昨日書いた地図の閲覧システムで、旧地図と新地図を見ていたら奇妙なことに気がついた。
旧地図の手賀沼の湖面に、「印旛郡」の表示がある。「南相馬郡」ではないのだ。
旧地図は明治13年ごろに作成されている。
この時点で、現在の我孫子市全域と柏市の一部(大津川以東及び根戸・宿連寺・布施・布施下・弁天下・布施新町)は、南相馬郡である。南相馬郡は、下総国相馬郡が、明治8年に茨城県と千葉県に分割された際に発足したものであり、茨城県部分は、利根川以北の取手市・常総市・龍ヶ崎市・守谷市・つくばみらい市・利根町が北相馬郡となった。

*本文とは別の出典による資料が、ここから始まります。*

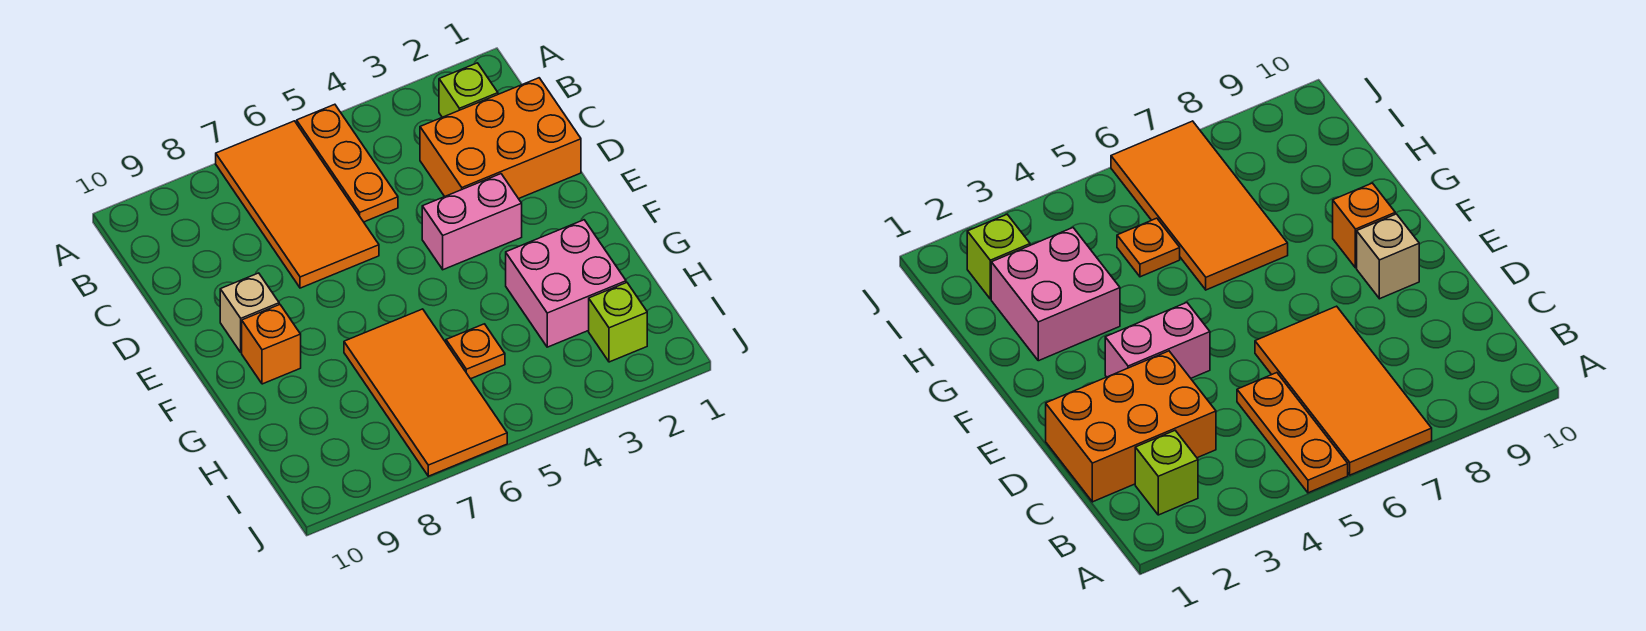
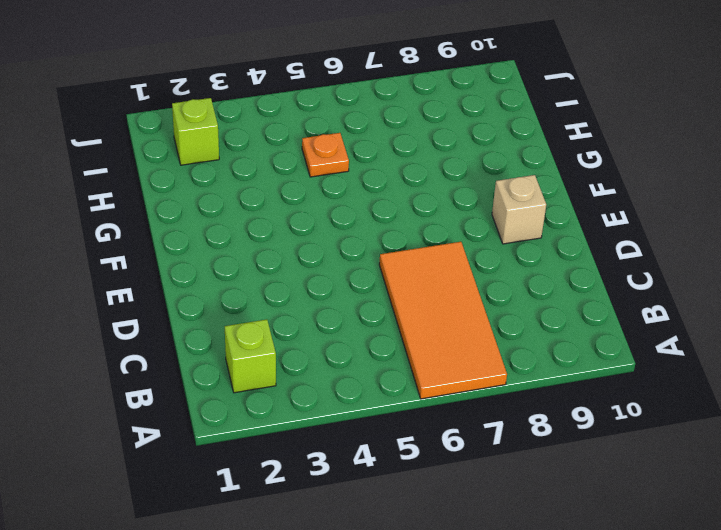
none -> orange plate A5:C5 level 1
none -> orange brick C1:D3 level 1

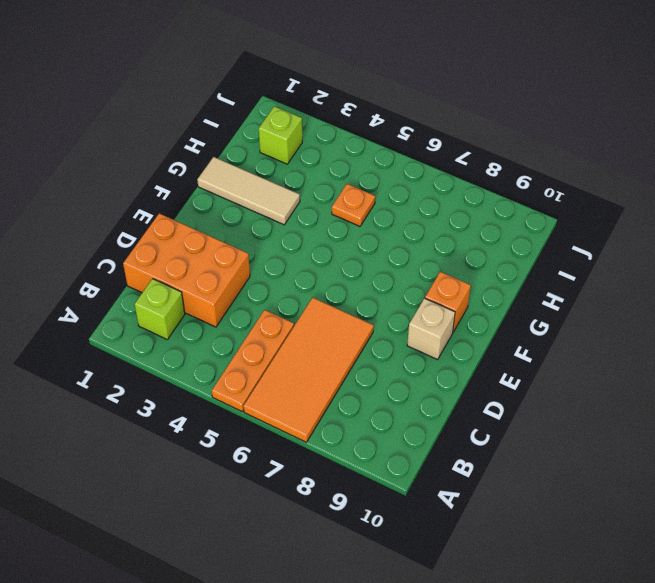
tan tile G1:G3 level 1 -> pink brick G2:H3 level 1
none -> pink brick E3:E4 level 1
none -> orange tile G6:J7 level 1

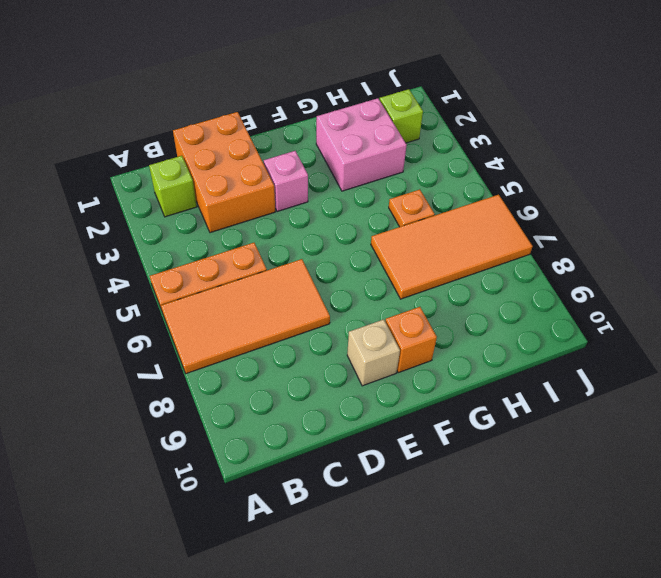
pink brick E3 level 1 -> pink brick E3:E4 level 1

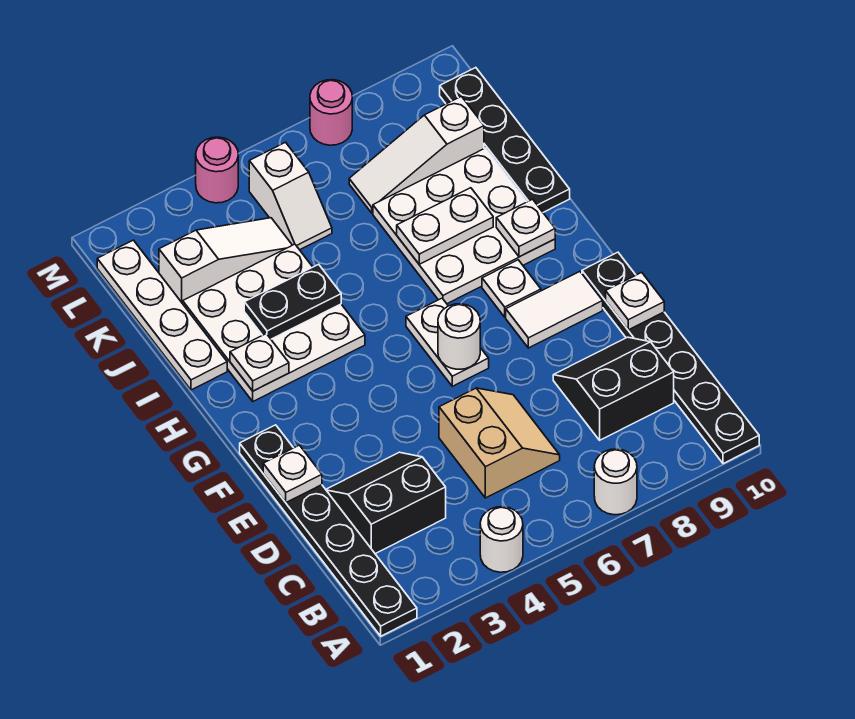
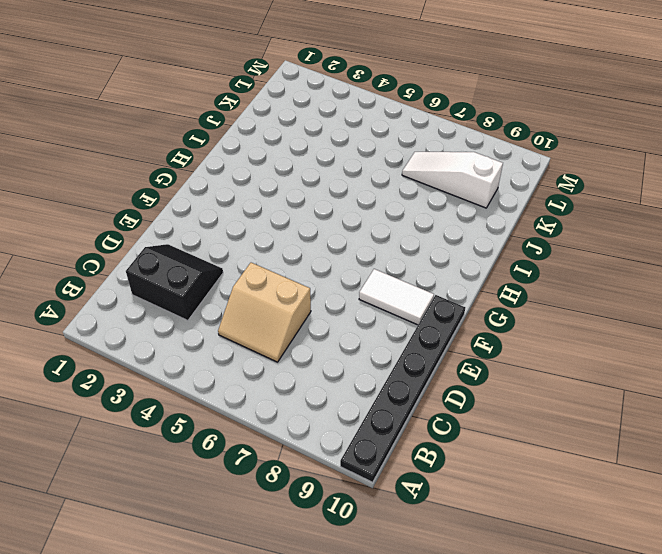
tan slope C5:D6 level 1 top D -> tan slope C5:D6 level 1 top 5
none -> black plate A1:F1 level 1
none -> white round brick A4 level 1
none -> white round brick A7 level 1

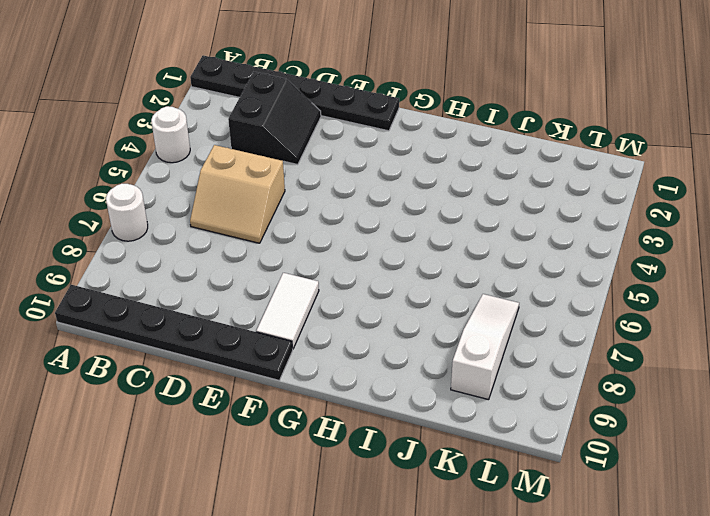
none -> black slope C8:D9 level 1 top C
none -> white plate F6:G6 level 1
none -> white plate G8 level 1

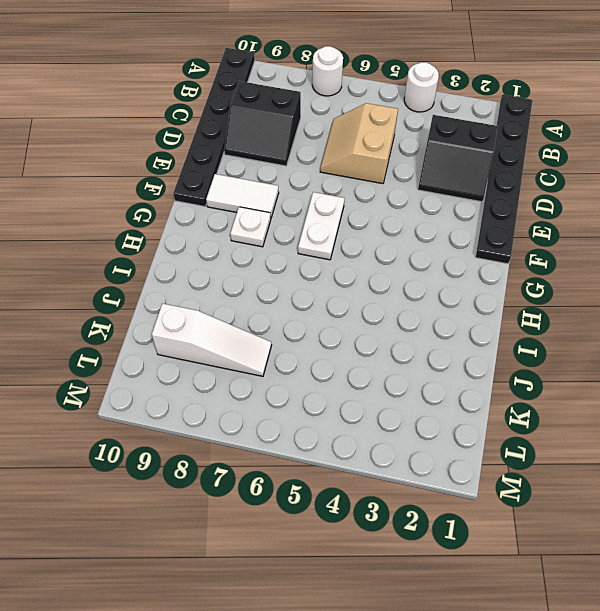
none -> white plate H2:J4 level 1
none -> white plate H7:J9 level 1
none -> white plate I1:L1 level 1

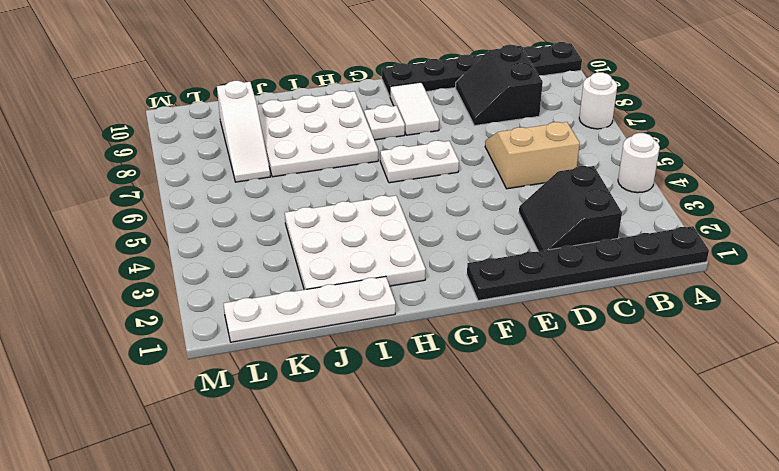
none -> black plate I10:L10 level 1
none -> white slope K2:K4 level 1 top 2
none -> white slope K5:L5 level 1 top L

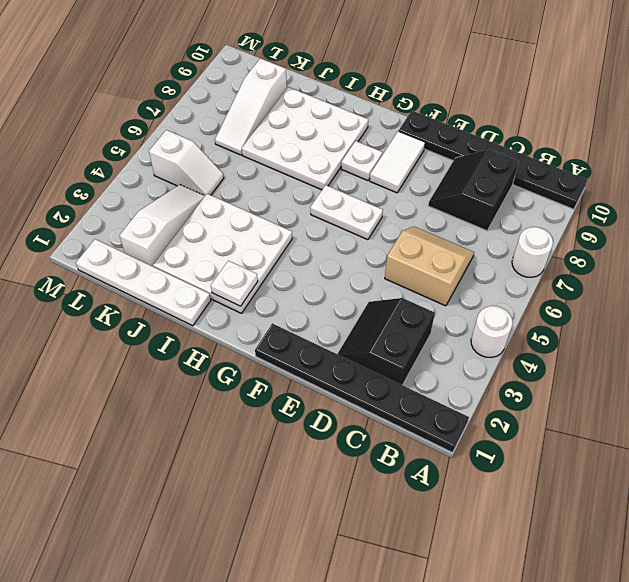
none -> black plate I10:L10 level 1
none -> pink round brick M4 level 1
none -> pink round brick M7 level 1

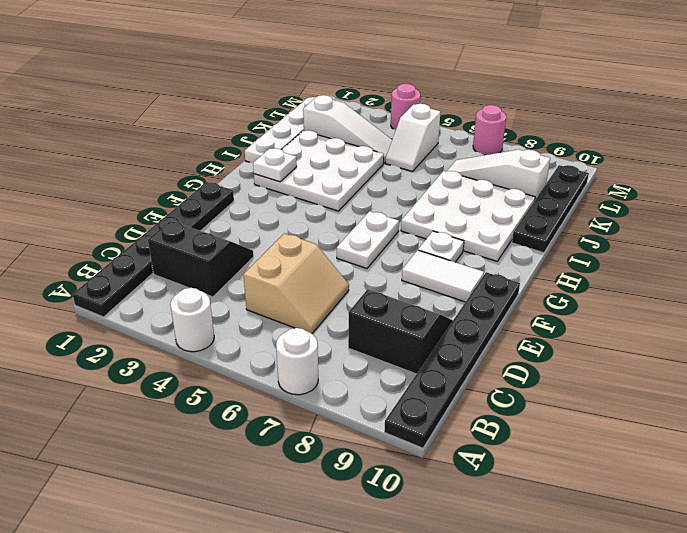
none -> white plate E1 level 2
none -> white plate E10 level 2
none -> white round brick F6 level 2

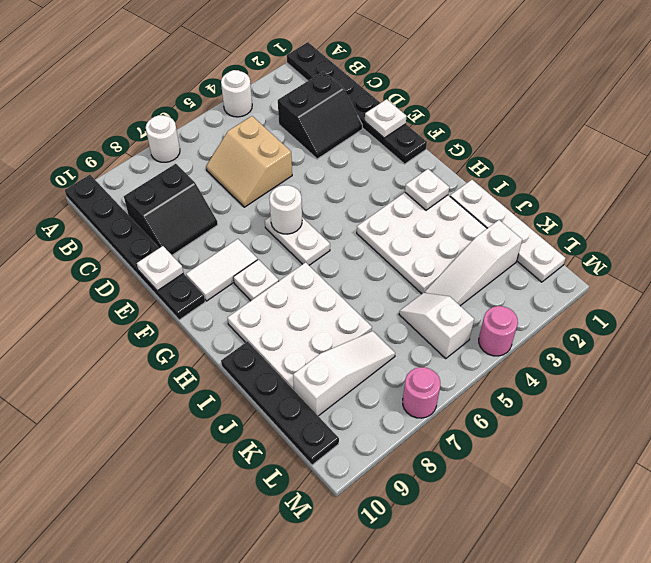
none -> white plate H9 level 2
none -> black plate I3:I4 level 2
none -> white plate I7:I8 level 2

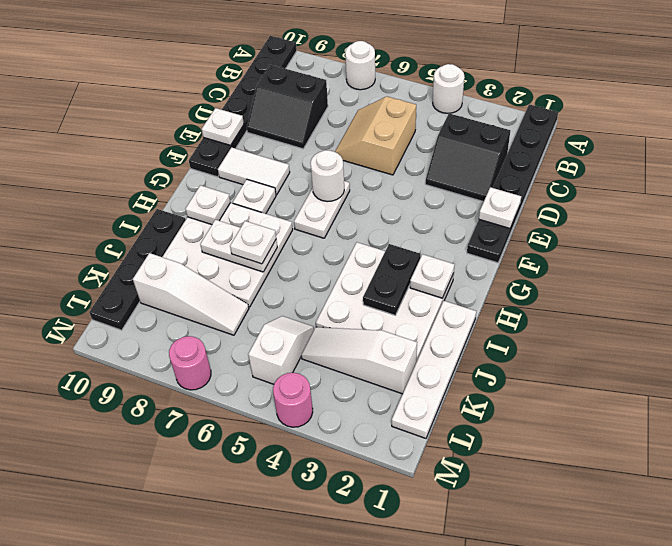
black plate H3:I3 level 2 -> black plate I3:I4 level 2
white plate I7 level 3 -> none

手賀沼の西側にある現柏市は、東葛飾郡である。東葛飾郡も、明治8年に下総国葛飾郡が、利根川以北が茨城県西葛飾郡、江戸川以西が埼玉県中葛飾郡となり、千葉県部分として発足したものである。
印旛郡について調べると、明治11年に印旛郡が発足した際の郡域に、柏市の一部(呼塚新田・柏堀之内新田・柏下・柏中村下・戸張新田)が入っていた。
印旛郡につながるのは、これぐらいしかないのだが、なぜこの地域だけが印旛郡だったのかわからない。
この地域は、幕府領、旗本領、藩領、寺社領、相馬御厨という荘園もあって、そういうものが入り組んでおり、そんなに事情が絡んでいるかもしれない。
地図を眺めていて、気が付いたことがある。
今は、手賀沼といえば我孫子の南にある、というイメージだけど、干拓する前の今の五倍の広さの手賀沼は、東側に広大な湖面があった。
布佐の南側、印西市の西側である。
印西市は印旛郡だった。その延長で、手賀沼は印旛郡ということだったのかな。
ちなみに、現在の地図では手賀沼の真ん中に東西に、我孫子市と柏市の境界線が引かれている。
明治20年、柏堀之内新田・柏下・柏中村下・戸張新田は東葛飾郡に変更、呼塚新田も南相馬郡に変更している。
南相馬郡が東葛飾郡に編入されて消滅したのは、明治30年である。
明治13年ころ、まだ町はなく村だけがある江戸時代の延長のような世界だ。
手賀沼を取り囲むのも、根戸村、松ケ崎村、柏村、戸張村、五条谷村、大井村、箕輪村、岩井村、鷲野谷村、片山村、手賀村といった感じ。
明治13年は、1880年。140年前ということか。